## Records for this exercise
[Start of section]

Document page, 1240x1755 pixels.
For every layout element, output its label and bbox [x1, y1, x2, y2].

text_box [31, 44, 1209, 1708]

[End of section]
[Start of section]

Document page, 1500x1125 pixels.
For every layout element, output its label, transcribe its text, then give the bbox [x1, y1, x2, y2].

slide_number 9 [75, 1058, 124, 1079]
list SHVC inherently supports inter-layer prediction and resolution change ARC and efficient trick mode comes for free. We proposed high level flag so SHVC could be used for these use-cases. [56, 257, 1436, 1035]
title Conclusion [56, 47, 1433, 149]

[End of section]

## Assignment
Where a line of the material above holds the string "page", copy that line.

## Output below
Document page, 1240x1755 pixels.
Document page, 1500x1125 pixels.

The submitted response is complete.